House Votes To Censure Longtime Rep. Rangel
ROBERT SIEGEL, host:
From NPR News, this is ALL THINGS CONSIDERED. I'm Robert Siegel.
GUY RAZ, host:
And I'm Guy Raz.
Earlier today, the House of Representatives voted to censure 40-year veteran Charles Rangel, a Democrat from New York, for violating House ethics rules. Rangel then stood in the well while the charges against him were read aloud by Speaker Nancy Pelosi.
Representative NANCY PELOSI (Democrat, California): ...and that Representative Rangel pay restitution to the appropriate taxing authorities or the U.S. Treasury for any unpaid estimated taxes outlined in Exhibit 066...
RAZ: It was the first time any member of the House have been subjected to the public shaming ritual since 1983.
The vote to censure was 333 in favor and 79 opposed, with most of Rangel's fellow Democrats joining all but two of the chamber's Republicans in voting for censure. The House had earlier rejected an attempt to lessen the punishment to a written reprimand.
NPR's Allison Keyes was in the chamber and sent us this report.
ALLISON KEYES: Rangel offered the same defense on the House floor today that he has for months, admitting that he made serious mistakes but insisting that he was being held to a more stringent standard than other House members who have had ethics issues in the past.
He returned repeatedly to the committee's finding that it had no evidence he tried to enrich himself by his actions.
Representative CHARLES RANGEL (Democrat, New York): No evidence that there was an intention on my part to evade my responsibility, whether in taxes or whether in financial disclosures. And there's absolutely no excuse for my omission for my responsibility to obey those rules. I take full credit for the responsibility of that. I brought it on myself, but I still believe that this body has to be guided by fairness.
KEYES: Rangel was convicted of 11 ethics violations including failing to pay taxes on income from a Dominican Republic vacation villa for 17 years and filing misleading public financial reports.
New York Republican Congressman Peter King rose in Rangel's defense and drew a few chuckles when he said he doesn't agree with Rangel on any issue, but he thinks his fellow New Yorker should have better treatment.
King said none of Rangel's actions were hidden, including the office the Democrats' campaign operated at a rent-controlled apartment and the fund-raising efforts he made on behalf of the city college facility that bears his name.
Here's Congressman King.
Representative PETER KING (Republican, New York): Let us apply the same standard of justice to Charlie Rangel that has been applied to everyone else and which all of us would want to apply to ourselves. With that, I respectfully urge a vote against censure. I yield back the balance of my time.
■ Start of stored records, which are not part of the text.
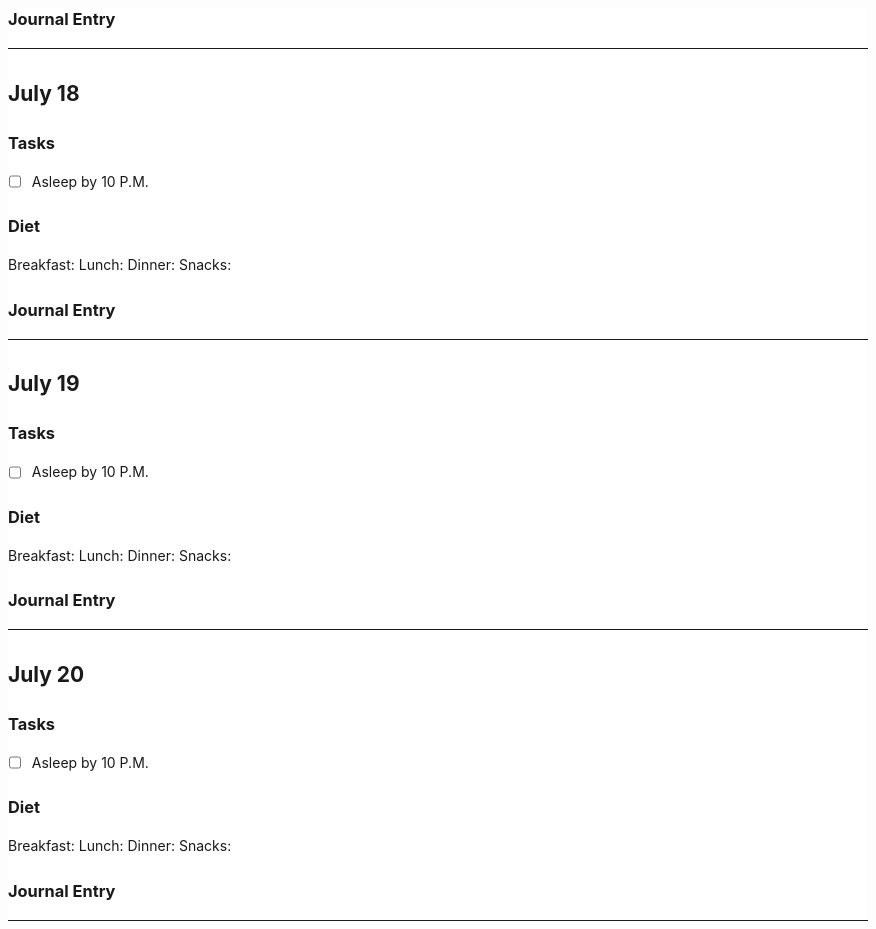 ### Journal Entry

___

## July 18
### Tasks 
- [ ] Asleep by 10 P.M.

### Diet
Breakfast: 
Lunch: 
Dinner: 
Snacks: 

### Journal Entry

___

## July 19
### Tasks 
- [ ] Asleep by 10 P.M.

### Diet
Breakfast: 
Lunch: 
Dinner: 
Snacks: 

### Journal Entry

___

## July 20
### Tasks 
- [ ] Asleep by 10 P.M.

### Diet
Breakfast: 
Lunch: 
Dinner: 
Snacks: 

### Journal Entry

___
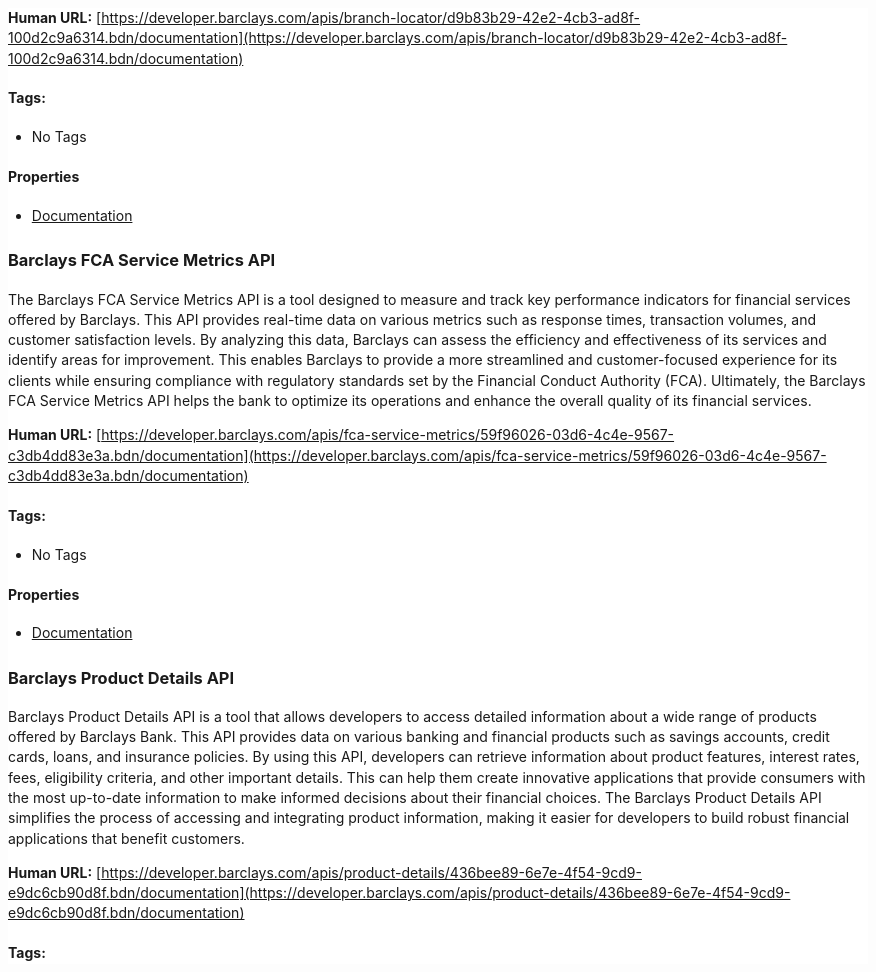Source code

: **Human URL:** [https://developer.barclays.com/apis/branch-locator/d9b83b29-42e2-4cb3-ad8f-100d2c9a6314.bdn/documentation](https://developer.barclays.com/apis/branch-locator/d9b83b29-42e2-4cb3-ad8f-100d2c9a6314.bdn/documentation)


#### Tags:

 - No Tags

#### Properties

- [Documentation](https://developer.barclays.com/apis/branch-locator/d9b83b29-42e2-4cb3-ad8f-100d2c9a6314.bdn/documentation)
### Barclays FCA Service Metrics API
The Barclays FCA Service Metrics API is a tool designed to measure and track key performance indicators for financial services offered by Barclays. This API provides real-time data on various metrics such as response times, transaction volumes, and customer satisfaction levels. By analyzing this data, Barclays can assess the efficiency and effectiveness of its services and identify areas for improvement. This enables Barclays to provide a more streamlined and customer-focused experience for its clients while ensuring compliance with regulatory standards set by the Financial Conduct Authority (FCA). Ultimately, the Barclays FCA Service Metrics API helps the bank to optimize its operations and enhance the overall quality of its financial services.

**Human URL:** [https://developer.barclays.com/apis/fca-service-metrics/59f96026-03d6-4c4e-9567-c3db4dd83e3a.bdn/documentation](https://developer.barclays.com/apis/fca-service-metrics/59f96026-03d6-4c4e-9567-c3db4dd83e3a.bdn/documentation)


#### Tags:

 - No Tags

#### Properties

- [Documentation](https://developer.barclays.com/apis/fca-service-metrics/59f96026-03d6-4c4e-9567-c3db4dd83e3a.bdn/documentation)
### Barclays Product Details API
Barclays Product Details API is a tool that allows developers to access detailed information about a wide range of products offered by Barclays Bank. This API provides data on various banking and financial products such as savings accounts, credit cards, loans, and insurance policies. By using this API, developers can retrieve information about product features, interest rates, fees, eligibility criteria, and other important details. This can help them create innovative applications that provide consumers with the most up-to-date information to make informed decisions about their financial choices. The Barclays Product Details API simplifies the process of accessing and integrating product information, making it easier for developers to build robust financial applications that benefit customers.

**Human URL:** [https://developer.barclays.com/apis/product-details/436bee89-6e7e-4f54-9cd9-e9dc6cb90d8f.bdn/documentation](https://developer.barclays.com/apis/product-details/436bee89-6e7e-4f54-9cd9-e9dc6cb90d8f.bdn/documentation)


#### Tags:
KEYES: Rangel supporters argue that previous censure cases had involved criminal acts or sexual misconduct, but Ethics Committee member Jo Bonner, an Alabama Republican, said the panel's recommendation of censure had not been made lightly.
Representative JO BONNER (Republican, Alabama): It is a sad day for sure, Mr. Speaker. But now the entire House has a responsibility to join the Ethics Committee in rendering your judgment.
KEYES: After the public shaming before the House tonight, Rangel faces no further punishment. He was easily reelected to a 21st term in Congress in November.
Allison Keyes, NPR News, Washington.